Segundo Rafaela, considerando a avaliação do cenário do Copom, está mantida de cortes de 50 bps nas próximas reuniões, “um ritmo moderado que acomoda a volatilidade que podemos esperar dos dados de inflação e atividade no primeiro trimestre.”

Ela prevê que a incerteza maior deve continuar em torno da taxa terminal. O Banco Inter estima que a taxa chegara a 8,5% neste ano, mas também argumenta que ela poderia ser menor, caso o risco fiscal seja controlado e as expectativas mais longas não se alterem.

Plano de voo mantido

Para a XP, a ata reitera o plano de voo de cortes de 50 pontos-base na taxa Selic nas próximas reuniões. A projeção é que a taxa básica de juros atingirá 9,0% até o 3º trimestre de 2024.

A XP também cita os comentários do BC sobre o cenário global, que “continua volátil, marcado por renovadas tensões geopolíticas e pelo debate sobre o início da flexibilização da política monetária nas principais economias”.

“Uma dinâmica benigna das commodities ou uma inflação mais baixa nos serviços poderiam contribuir potencialmente para um processo desinflacionário mais rápido.”

Já o Itaú comenta em relatório que o documento do BC acrescentou algumas observações de viés mais duro, particularmente no que diz respeito à atividade econômica.

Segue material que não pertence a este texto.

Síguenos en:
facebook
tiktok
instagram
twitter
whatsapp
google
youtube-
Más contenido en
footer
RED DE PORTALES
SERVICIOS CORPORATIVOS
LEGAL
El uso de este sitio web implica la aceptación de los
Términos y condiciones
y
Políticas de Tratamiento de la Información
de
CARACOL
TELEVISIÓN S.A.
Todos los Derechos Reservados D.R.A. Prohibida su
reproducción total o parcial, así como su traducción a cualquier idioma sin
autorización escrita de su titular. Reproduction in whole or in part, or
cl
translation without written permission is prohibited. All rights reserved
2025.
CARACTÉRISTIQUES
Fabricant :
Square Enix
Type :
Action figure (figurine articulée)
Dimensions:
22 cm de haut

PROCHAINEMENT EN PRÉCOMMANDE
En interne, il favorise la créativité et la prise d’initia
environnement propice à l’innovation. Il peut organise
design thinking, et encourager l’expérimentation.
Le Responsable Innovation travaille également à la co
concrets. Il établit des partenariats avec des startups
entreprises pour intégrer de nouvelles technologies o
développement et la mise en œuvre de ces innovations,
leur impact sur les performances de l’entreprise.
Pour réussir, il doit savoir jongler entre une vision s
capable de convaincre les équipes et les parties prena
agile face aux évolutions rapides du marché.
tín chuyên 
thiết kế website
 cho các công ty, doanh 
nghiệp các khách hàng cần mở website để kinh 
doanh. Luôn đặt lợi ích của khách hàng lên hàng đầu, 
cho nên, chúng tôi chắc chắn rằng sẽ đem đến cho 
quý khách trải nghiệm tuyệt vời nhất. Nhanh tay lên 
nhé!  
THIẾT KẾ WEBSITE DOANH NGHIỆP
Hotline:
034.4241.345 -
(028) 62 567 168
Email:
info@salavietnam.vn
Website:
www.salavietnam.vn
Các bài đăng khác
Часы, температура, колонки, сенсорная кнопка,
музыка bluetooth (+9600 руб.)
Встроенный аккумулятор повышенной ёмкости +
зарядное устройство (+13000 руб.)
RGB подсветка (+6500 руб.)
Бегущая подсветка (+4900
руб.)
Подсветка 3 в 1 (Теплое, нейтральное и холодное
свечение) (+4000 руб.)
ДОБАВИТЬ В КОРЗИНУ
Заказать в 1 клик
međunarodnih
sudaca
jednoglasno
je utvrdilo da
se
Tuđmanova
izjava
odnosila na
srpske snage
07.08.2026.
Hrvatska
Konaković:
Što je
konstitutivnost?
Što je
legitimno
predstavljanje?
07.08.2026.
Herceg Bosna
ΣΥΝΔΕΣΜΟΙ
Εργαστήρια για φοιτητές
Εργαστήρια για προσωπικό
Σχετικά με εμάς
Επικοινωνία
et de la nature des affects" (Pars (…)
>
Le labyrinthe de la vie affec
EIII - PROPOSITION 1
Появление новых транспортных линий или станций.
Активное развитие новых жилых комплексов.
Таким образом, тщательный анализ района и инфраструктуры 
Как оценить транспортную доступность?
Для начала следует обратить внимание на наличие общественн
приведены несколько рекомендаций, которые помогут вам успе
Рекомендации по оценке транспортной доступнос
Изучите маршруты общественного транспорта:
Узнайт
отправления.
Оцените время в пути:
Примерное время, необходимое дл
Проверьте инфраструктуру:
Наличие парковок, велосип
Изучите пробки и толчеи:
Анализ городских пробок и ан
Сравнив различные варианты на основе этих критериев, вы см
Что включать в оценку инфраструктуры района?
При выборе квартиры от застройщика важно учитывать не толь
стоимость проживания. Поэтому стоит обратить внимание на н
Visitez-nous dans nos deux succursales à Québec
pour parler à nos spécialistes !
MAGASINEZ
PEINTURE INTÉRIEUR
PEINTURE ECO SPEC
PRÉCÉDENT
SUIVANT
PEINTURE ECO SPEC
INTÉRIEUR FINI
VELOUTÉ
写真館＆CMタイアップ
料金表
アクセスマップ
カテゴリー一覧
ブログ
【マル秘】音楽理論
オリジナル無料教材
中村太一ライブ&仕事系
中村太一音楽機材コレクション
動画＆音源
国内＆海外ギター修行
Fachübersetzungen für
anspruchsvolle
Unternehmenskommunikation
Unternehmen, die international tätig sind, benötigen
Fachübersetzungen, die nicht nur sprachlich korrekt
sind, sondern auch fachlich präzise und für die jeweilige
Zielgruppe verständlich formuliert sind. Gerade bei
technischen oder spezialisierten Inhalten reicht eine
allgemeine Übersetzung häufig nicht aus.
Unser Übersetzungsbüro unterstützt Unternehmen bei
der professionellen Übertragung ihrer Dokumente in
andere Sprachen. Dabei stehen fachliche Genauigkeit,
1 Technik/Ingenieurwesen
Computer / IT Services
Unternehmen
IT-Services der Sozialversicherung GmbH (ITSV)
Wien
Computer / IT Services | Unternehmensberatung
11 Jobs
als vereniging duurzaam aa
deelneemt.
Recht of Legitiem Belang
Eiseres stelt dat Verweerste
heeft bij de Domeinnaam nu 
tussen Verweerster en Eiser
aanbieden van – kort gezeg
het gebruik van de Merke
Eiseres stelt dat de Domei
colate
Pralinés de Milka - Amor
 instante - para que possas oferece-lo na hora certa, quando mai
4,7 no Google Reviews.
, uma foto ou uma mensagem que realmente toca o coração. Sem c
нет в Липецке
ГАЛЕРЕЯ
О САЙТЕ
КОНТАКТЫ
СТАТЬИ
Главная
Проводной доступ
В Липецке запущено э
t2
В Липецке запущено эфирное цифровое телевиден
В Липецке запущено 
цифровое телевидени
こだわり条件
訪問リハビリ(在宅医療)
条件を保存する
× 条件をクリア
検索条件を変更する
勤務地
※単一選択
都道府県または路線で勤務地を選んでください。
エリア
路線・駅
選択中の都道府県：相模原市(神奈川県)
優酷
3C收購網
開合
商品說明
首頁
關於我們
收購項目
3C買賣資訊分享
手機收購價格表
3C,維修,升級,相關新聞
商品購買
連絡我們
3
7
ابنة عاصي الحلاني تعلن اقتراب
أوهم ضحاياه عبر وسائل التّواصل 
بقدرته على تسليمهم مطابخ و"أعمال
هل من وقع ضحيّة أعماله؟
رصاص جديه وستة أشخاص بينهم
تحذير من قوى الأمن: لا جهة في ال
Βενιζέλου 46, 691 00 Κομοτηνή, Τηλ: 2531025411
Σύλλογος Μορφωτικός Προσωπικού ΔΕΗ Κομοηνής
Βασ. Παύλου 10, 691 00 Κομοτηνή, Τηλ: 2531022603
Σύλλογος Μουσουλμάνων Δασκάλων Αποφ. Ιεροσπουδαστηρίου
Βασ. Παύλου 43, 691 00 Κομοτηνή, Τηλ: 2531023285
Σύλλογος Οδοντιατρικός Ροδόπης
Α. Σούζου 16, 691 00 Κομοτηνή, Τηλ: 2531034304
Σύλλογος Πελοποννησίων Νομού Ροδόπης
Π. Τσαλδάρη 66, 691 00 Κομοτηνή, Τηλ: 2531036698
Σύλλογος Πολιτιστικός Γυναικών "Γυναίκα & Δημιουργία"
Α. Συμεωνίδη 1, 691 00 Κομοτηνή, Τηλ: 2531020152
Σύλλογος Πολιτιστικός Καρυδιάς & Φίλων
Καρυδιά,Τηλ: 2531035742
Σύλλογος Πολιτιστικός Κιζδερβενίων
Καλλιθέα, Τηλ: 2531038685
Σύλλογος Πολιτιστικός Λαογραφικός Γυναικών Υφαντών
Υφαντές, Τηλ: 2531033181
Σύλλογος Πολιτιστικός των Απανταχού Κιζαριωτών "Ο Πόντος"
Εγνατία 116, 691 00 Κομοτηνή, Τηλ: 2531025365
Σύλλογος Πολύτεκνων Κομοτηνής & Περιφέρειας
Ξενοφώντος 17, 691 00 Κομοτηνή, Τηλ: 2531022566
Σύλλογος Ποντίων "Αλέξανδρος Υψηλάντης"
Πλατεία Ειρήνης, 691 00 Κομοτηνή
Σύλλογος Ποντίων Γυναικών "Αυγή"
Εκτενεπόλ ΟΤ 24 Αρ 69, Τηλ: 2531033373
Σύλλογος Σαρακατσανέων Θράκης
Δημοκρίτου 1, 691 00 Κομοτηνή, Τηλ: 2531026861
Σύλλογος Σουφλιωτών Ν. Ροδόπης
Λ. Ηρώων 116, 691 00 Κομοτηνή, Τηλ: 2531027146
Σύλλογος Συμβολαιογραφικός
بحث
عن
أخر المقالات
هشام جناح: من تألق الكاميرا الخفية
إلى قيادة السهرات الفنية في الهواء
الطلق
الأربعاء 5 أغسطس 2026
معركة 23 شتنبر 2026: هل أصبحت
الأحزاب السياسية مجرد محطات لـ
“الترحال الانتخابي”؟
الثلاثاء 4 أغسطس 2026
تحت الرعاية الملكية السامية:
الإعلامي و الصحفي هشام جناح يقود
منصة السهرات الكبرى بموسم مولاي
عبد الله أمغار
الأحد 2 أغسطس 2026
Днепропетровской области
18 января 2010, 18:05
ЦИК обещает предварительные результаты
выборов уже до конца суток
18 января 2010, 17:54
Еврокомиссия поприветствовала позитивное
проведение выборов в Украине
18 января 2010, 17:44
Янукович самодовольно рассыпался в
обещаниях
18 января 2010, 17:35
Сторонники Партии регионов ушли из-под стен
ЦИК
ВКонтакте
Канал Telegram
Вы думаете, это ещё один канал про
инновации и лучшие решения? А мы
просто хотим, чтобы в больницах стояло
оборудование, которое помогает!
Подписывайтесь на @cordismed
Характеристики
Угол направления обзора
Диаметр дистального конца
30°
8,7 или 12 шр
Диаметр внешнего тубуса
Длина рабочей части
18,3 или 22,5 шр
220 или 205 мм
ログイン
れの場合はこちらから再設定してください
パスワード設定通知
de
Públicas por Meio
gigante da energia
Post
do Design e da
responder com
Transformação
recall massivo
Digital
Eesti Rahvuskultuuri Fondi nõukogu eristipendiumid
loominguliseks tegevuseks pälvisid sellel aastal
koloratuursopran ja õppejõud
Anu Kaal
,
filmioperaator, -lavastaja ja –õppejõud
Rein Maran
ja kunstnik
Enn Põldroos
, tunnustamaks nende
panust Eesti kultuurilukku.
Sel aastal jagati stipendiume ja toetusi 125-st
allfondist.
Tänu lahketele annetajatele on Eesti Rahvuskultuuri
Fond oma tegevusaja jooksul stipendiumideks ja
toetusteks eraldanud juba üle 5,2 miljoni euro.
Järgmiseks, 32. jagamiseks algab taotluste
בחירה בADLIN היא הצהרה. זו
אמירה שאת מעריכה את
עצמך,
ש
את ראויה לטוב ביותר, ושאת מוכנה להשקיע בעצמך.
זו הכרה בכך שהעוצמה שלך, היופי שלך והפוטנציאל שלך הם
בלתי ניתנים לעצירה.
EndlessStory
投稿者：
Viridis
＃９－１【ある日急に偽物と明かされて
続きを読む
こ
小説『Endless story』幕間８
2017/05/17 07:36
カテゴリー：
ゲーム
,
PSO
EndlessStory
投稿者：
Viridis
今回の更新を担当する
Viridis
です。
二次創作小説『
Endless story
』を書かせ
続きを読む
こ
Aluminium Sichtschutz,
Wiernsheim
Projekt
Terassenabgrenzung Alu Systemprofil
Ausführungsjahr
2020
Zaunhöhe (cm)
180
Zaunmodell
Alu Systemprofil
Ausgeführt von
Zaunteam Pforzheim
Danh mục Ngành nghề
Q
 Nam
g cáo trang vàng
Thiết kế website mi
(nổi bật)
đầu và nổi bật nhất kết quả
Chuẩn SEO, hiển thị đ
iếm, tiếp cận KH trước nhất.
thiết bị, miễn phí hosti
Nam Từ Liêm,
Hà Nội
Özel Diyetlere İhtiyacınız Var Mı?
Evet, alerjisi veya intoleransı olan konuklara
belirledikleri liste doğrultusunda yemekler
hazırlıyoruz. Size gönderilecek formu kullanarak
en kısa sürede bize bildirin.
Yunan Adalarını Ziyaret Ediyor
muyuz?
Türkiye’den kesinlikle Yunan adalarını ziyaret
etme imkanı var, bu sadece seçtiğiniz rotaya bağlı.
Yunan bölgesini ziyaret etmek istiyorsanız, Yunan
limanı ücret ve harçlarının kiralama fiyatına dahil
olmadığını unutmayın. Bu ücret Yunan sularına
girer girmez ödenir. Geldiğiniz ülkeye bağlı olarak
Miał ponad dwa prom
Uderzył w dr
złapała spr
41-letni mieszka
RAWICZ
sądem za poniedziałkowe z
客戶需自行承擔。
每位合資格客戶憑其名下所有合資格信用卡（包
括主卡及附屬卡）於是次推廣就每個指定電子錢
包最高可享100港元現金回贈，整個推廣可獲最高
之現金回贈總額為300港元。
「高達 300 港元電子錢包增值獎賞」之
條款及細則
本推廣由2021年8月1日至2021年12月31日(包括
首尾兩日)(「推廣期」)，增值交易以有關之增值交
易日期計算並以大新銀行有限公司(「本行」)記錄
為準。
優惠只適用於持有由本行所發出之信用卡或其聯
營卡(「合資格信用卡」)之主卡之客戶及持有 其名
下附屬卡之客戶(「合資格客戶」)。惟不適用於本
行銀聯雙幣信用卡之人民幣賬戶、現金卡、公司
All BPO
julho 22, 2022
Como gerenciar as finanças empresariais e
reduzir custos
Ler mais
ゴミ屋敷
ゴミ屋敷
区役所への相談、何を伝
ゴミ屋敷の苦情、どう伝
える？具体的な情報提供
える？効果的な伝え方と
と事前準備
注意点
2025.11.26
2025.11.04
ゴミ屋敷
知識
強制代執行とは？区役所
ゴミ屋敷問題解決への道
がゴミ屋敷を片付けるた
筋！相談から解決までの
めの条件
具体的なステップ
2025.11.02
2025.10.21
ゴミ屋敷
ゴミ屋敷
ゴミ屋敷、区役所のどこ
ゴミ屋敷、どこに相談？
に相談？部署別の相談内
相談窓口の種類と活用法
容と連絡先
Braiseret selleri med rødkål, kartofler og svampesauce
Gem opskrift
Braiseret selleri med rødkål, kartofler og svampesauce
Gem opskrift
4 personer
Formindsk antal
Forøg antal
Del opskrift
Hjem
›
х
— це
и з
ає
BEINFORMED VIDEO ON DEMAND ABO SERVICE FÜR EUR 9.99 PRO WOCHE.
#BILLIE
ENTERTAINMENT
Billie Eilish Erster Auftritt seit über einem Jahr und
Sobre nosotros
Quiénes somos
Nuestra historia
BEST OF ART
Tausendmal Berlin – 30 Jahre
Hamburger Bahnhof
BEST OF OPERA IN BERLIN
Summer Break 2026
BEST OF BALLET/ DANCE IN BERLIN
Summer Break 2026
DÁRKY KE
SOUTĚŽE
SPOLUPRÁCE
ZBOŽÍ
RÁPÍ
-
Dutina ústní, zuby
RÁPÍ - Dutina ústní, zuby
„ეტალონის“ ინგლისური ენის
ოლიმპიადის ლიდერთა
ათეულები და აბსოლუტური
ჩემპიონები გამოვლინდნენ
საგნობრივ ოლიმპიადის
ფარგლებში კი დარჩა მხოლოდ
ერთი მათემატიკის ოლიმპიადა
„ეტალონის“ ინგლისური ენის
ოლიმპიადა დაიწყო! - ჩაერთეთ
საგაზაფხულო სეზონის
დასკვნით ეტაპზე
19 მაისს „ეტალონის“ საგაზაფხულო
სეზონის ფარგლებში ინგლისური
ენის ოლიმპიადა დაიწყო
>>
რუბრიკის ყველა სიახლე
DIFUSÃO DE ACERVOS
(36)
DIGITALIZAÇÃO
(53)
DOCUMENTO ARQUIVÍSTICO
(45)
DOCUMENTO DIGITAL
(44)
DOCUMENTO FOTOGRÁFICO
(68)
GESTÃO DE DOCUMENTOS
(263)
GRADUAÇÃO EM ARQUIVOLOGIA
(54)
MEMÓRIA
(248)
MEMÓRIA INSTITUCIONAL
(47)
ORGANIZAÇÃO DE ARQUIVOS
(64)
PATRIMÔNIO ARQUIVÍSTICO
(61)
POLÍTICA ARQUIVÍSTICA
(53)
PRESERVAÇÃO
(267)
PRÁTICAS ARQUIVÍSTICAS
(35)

No que diz respeito à inflação, foi destacada a menção à pressão de ganhos salariais acima da inflação.

Segundo o Itaú, a avaliação do BC não altera a avaliação geral de como o ciclo de flexibilização irá caminhar. “Mantemos nossa expectativa de manutenção do ritmo de 50 pontos base nas próximas reuniões, e de taxa Selic em 9,00% a.a. ao final do ciclo.”